Teks yang Diberikan:
++++++

ROMO TORO DALAM KENANGAN

Toro, si tukang kentut, itu nama julukan yang diberikan oleh teman-teman akrabnya sejak di Seminari Tinggi Petrus Paulus Bandung. Bukan asal nama, karena nama itu muncul akibat “kehebatan”nya itu juga.

Anak-anak misdinar di Paroki St. Joseph Sukabumi memanggilnya dengan sebutan “Motor” alias Romo Toro, yang dengan sikap terbukanya, membiarkan anak-anak itu berkumpul meramaikan suasana pastoran. Persis seorang ayah yang menyayangi anak-anaknya, meskipun anak-anaknya tergolong bandel juga.

Sepanjang menjalani hidup imamat, sekurang-kurangnya 3 kali saya bersentuhan langsung bersamanya dalam karya imamat.

++++++

Data Hasil Ekstraksi:
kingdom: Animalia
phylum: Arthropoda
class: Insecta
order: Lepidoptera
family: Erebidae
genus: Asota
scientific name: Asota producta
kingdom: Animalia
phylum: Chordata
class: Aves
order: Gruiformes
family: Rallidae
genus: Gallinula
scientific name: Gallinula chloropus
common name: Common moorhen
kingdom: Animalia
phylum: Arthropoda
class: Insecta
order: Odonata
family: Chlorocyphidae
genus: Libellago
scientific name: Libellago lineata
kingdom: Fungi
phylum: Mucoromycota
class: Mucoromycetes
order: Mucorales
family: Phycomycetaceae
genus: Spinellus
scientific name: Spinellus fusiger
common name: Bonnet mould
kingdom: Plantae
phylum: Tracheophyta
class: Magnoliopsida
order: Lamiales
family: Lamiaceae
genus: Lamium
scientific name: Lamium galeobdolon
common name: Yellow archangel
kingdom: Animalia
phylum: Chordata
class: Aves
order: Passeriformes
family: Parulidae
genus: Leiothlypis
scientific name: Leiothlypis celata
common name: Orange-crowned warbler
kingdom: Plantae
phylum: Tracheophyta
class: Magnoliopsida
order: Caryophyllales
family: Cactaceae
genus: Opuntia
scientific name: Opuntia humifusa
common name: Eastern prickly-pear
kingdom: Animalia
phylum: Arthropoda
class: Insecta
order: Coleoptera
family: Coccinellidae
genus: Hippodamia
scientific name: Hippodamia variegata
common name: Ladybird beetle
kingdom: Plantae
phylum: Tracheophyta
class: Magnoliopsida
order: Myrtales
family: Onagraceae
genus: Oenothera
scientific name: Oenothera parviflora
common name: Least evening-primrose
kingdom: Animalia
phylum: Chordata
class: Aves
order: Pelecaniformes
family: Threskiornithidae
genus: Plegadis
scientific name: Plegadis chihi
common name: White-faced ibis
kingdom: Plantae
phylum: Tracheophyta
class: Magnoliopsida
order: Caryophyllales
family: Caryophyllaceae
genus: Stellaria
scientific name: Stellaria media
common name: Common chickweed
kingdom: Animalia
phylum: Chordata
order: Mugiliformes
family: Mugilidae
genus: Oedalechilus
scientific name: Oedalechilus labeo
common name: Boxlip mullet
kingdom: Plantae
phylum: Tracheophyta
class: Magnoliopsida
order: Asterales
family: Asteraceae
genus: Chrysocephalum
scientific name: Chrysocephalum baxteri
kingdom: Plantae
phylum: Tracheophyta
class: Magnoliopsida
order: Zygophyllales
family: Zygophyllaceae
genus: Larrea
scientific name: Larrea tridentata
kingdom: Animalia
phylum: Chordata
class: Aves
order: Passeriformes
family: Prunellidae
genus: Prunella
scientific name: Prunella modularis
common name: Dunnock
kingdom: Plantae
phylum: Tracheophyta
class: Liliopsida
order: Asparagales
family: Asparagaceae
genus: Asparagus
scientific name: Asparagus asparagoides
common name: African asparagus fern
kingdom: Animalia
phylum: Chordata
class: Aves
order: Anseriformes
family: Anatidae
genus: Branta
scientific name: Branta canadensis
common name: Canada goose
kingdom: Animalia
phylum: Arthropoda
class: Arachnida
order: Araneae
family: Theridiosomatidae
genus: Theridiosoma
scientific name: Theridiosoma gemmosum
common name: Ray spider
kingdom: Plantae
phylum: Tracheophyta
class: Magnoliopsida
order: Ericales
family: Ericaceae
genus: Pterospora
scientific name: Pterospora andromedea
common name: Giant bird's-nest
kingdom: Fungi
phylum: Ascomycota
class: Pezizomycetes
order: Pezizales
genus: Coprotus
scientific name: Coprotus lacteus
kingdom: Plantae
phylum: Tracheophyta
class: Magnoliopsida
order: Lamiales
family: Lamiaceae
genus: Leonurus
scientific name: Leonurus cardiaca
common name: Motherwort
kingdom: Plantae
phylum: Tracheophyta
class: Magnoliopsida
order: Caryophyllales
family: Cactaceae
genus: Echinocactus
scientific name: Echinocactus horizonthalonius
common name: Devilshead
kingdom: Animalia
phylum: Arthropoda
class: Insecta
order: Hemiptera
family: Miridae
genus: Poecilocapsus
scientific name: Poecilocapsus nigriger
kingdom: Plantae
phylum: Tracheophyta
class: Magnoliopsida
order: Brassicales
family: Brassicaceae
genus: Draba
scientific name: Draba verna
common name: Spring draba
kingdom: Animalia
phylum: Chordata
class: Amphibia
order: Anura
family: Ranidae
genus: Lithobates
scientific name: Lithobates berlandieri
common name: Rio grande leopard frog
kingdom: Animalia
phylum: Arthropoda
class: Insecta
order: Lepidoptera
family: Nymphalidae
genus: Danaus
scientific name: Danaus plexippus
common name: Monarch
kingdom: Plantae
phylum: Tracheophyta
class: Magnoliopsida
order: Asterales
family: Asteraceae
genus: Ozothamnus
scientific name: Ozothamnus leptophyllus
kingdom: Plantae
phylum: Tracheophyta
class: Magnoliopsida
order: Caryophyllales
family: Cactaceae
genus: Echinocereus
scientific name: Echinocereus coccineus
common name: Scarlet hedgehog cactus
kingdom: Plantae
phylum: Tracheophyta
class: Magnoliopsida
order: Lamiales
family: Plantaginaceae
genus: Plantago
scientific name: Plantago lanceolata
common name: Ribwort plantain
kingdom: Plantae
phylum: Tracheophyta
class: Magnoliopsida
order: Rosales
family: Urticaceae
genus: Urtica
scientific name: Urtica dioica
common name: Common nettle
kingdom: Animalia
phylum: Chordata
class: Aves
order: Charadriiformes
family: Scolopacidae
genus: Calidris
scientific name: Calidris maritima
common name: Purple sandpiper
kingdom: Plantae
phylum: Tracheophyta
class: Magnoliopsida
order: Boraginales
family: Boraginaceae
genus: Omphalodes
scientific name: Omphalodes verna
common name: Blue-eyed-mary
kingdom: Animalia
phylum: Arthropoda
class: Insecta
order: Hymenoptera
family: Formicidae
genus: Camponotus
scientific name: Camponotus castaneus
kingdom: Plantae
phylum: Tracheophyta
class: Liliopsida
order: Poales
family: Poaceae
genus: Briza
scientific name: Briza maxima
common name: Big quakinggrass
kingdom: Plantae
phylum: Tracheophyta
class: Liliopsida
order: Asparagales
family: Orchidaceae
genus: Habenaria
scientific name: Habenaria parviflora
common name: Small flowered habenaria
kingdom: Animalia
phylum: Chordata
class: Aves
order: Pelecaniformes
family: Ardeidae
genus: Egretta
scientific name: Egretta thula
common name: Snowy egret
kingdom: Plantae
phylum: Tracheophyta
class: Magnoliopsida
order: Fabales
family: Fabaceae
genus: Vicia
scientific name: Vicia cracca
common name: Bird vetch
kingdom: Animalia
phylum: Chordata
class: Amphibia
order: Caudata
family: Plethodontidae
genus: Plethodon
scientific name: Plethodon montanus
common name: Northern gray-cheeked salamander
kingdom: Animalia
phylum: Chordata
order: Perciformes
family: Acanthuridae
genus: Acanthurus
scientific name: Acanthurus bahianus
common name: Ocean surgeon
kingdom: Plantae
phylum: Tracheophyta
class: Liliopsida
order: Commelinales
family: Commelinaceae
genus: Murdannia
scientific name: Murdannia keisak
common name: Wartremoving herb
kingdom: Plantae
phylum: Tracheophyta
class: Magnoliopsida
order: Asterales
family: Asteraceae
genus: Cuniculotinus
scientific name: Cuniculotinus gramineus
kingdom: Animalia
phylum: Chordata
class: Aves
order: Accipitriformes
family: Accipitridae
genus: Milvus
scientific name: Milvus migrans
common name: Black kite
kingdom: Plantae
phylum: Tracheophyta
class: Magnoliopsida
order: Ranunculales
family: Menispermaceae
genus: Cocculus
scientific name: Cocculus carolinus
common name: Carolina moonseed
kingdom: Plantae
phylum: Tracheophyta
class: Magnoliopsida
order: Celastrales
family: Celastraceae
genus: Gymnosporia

++++++

Daftar Tugas:
• a. Menurut teks tentang Romo Toro, dengan sebutan apa anak-anak misdinar di Paroki St. Joseph Sukabumi memanggilnya?
• b. Salin bagian teks tentang Romo Toro di antara "Toro, si tukang" dan "tergolong bandel juga.", termasuk kedua bagian itu.
• c. Tuliskan lanjutan teks kenangan tentang Romo Toro, dimulai setelah kalimat terakhirnya.

Jawaban per Tugas:
• a. "Motor"

• b.
Toro, si tukang kentut, itu nama julukan yang diberikan oleh teman-teman akrabnya sejak di Seminari Tinggi Petrus Paulus Bandung. Bukan asal nama, karena nama itu muncul akibat “kehebatan”nya itu juga.

Anak-anak misdinar di Paroki St. Joseph Sukabumi memanggilnya dengan sebutan “Motor” alias Romo Toro, yang dengan sikap terbukanya, membiarkan anak-anak itu berkumpul meramaikan suasana pastoran. Persis seorang ayah yang menyayangi anak-anaknya, meskipun anak-anaknya tergolong bandel juga.

• c.
Pertama, setahun bersama di Paroki St. Fransiskus Assisi, Sukasari, Bogor, saat Toro menjalani Tahun Pastoral, persiapan terakhir menjelang tahbisannya. Sebagai teman yang lebih senior dalam imamat, saya ditugaskan untuk membantu mendampingi, meskipun bukan sebagai pembimbing tahun pastoralnya. Alasan Bapa Uskup pada waktu itu sangat sederhana, Toro sangat mudah ‘beradaptasi’. Jika ia dititipkan dalam komunitas yang ‘banyak bercanda’ dia akan ikut seperti itu. Jika dia kumpul bersama teman yang kekanak-kanakan, dia akan menjadi seperti kanak-kanak juga. Tetapi jika ia tinggal bersama teman-teman yang ‘dewasa’, ia akan menjadi dewasa juga. Latar belakang pendidikannya di bidang akuntansi, diharapkan kelak dapat membantu pengelolaan aset-aset gereja dengan lebih baik lagi. Pada waktu itu, saya telah mendapat tugas untuk menyiapkan diri menjadi Ekonom Keuskupan Bogor bersama Sr. Maria Ancilla SFS, menggantikan Pater Joseph Demmers OFM.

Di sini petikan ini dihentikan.